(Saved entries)
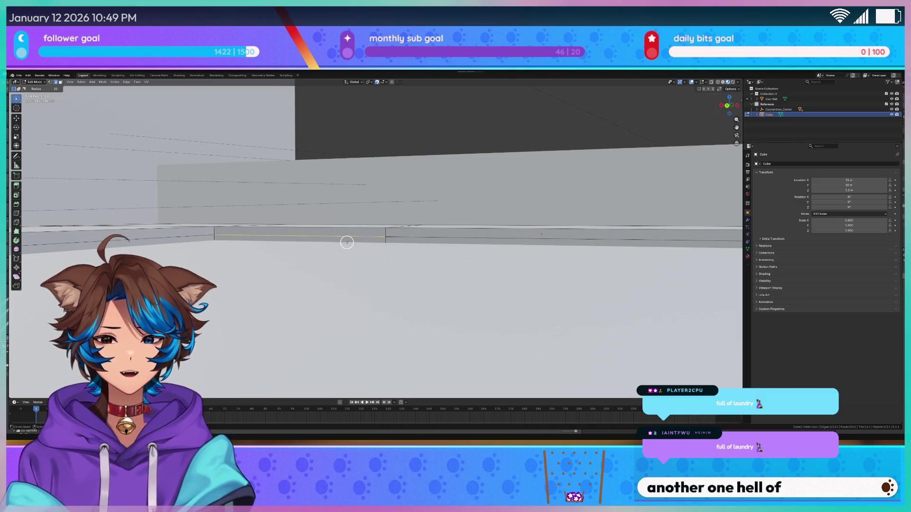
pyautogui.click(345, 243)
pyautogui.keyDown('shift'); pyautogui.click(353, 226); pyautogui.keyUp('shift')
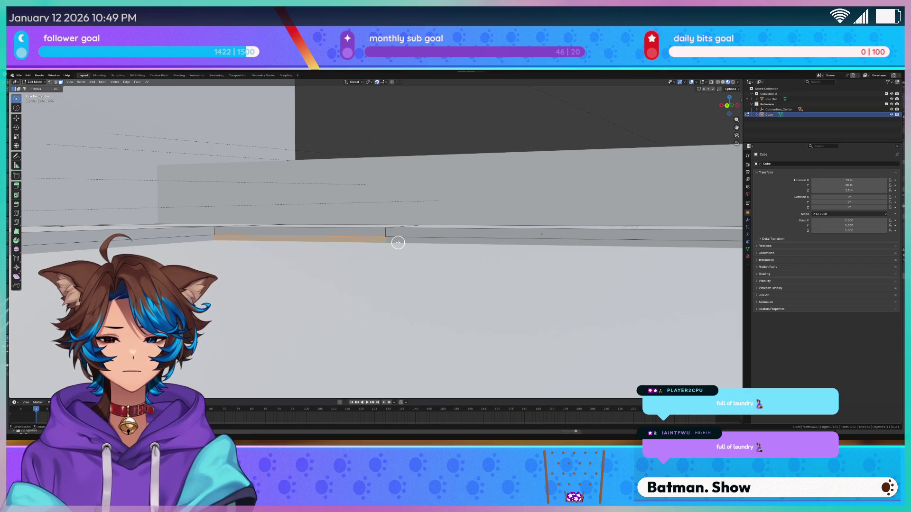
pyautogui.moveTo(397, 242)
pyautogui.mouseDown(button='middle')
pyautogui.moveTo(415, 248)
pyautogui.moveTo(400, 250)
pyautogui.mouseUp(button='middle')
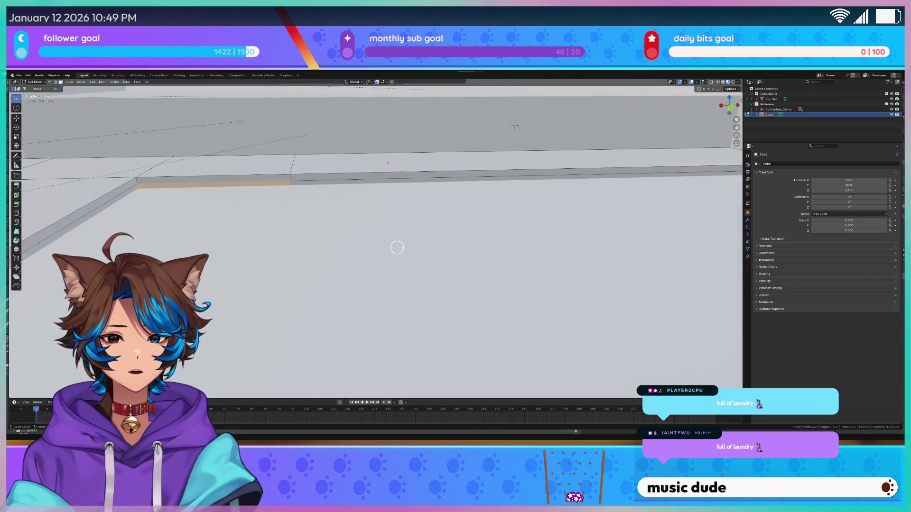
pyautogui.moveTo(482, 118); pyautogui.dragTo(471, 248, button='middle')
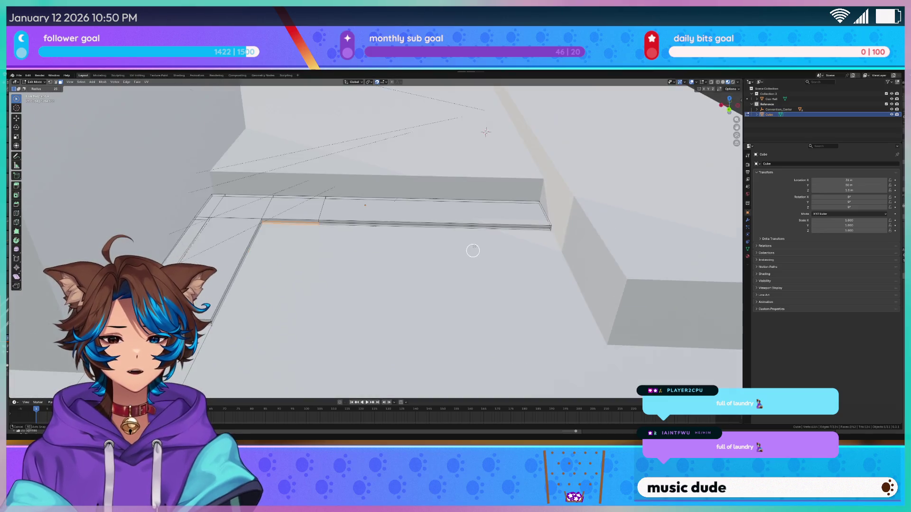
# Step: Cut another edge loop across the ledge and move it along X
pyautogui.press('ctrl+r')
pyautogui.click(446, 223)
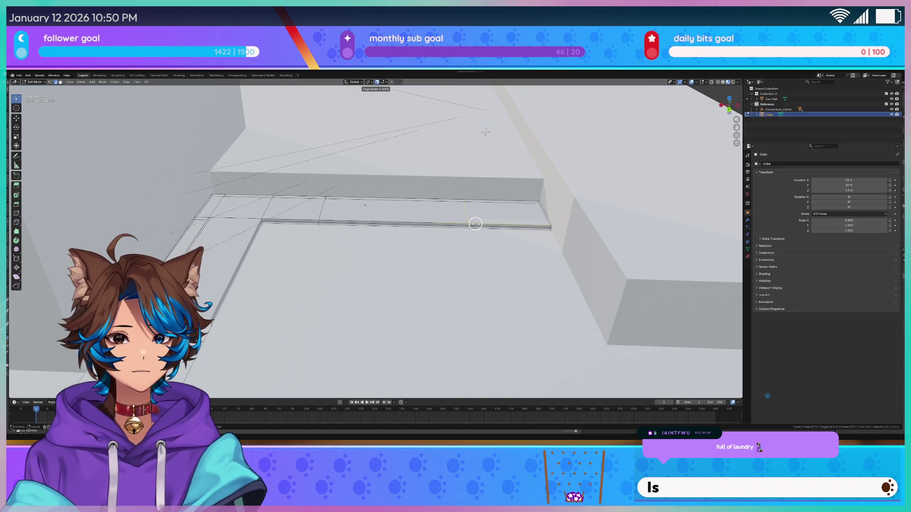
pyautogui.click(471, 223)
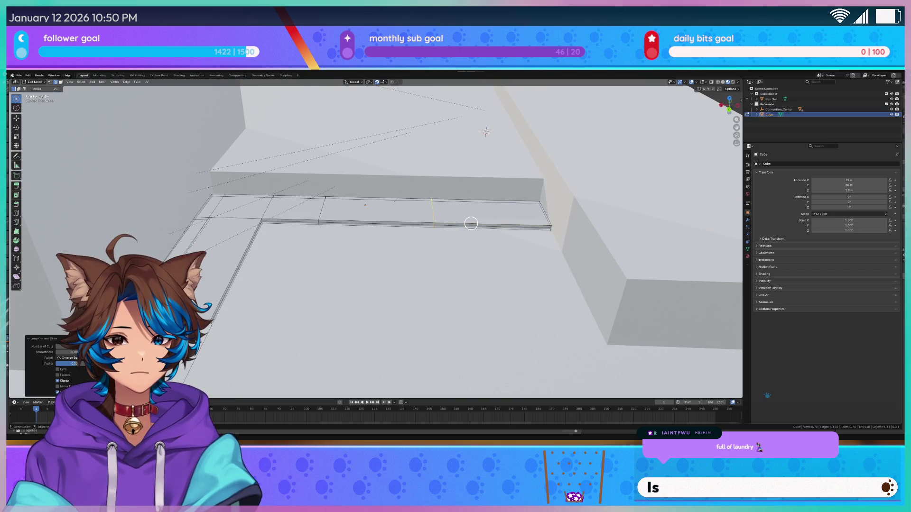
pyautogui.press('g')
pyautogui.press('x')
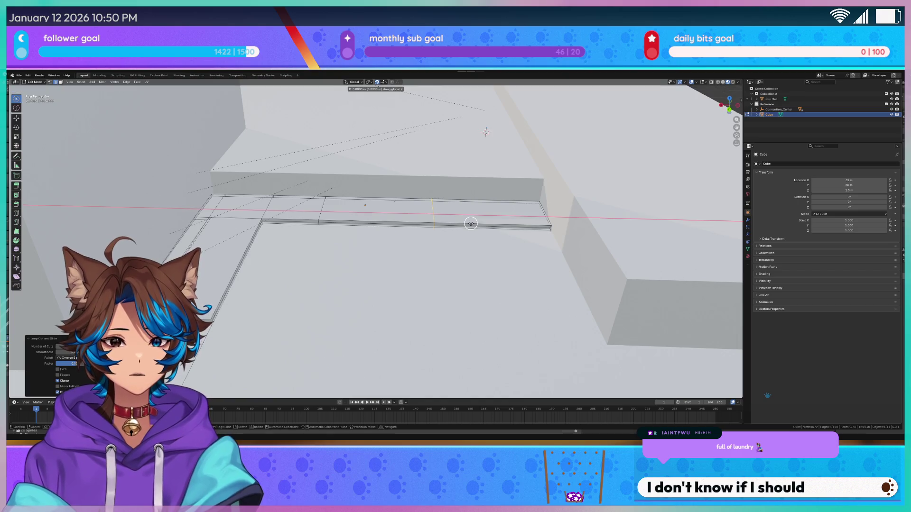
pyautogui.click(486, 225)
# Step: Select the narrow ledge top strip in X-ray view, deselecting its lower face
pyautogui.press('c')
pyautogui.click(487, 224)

◆ WORK INSTRUCTION: Say how many lines in the data above contain the string "moveTo", and give no other output.

◆ TASK SOLUTION: 4